■ Data extracted from a collection

┄┄┄┄┄┄┄┄┄┄

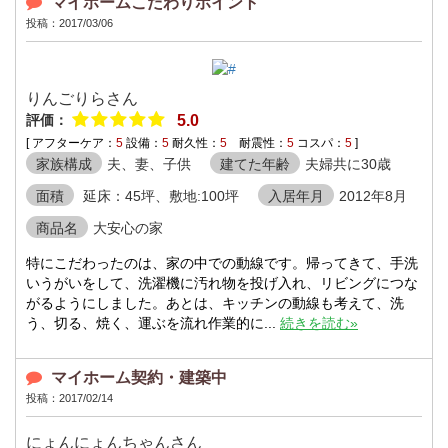
マイホームこだわりポイント
投稿：2017/03/06
りんごりらさん
評価：
5.0
[ アフターケア：
5
設備：
5
耐久性：
5
耐震性：
5
コスパ：
5
]
家族構成
夫、妻、子供
建てた年齢
夫婦共に30歳
面積
延床：45坪、敷地:100坪
入居年月
2012年8月
商品名
大安心の家
特にこだわったのは、家の中での動線です。帰ってきて、手洗
いうがいをして、洗濯機に汚れ物を投げ入れ、リビングにつな
がるようにしました。あとは、キッチンの動線も考えて、洗
う、切る、焼く、運ぶを流れ作業的に...
続きを読む»
マイホーム契約・建築中
投稿：2017/02/14
にょんにょんちゃんさん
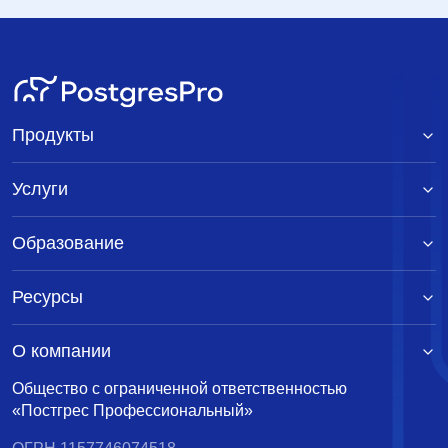
Продукты
Услуги
Образование
Ресурсы
О компании
Общество с ограниченной ответственностью
«Постгрес Профессиональный»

┄┄┄┄┄┄┄┄┄┄

■ ACTIVITY
The lines from the one containing "がるようにしました。あとは、キッチンの動線も考えて、洗" through the last line of the data above are to be transcribed exactly, both included, with all pictures left out.

■ TASK ANSWER
がるようにしました。あとは、キッチンの動線も考えて、洗
う、切る、焼く、運ぶを流れ作業的に...
続きを読む»
マイホーム契約・建築中
投稿：2017/02/14
にょんにょんちゃんさん
Продукты
Услуги
Образование
Ресурсы
О компании
Общество с ограниченной ответственностью
«Постгрес Профессиональный»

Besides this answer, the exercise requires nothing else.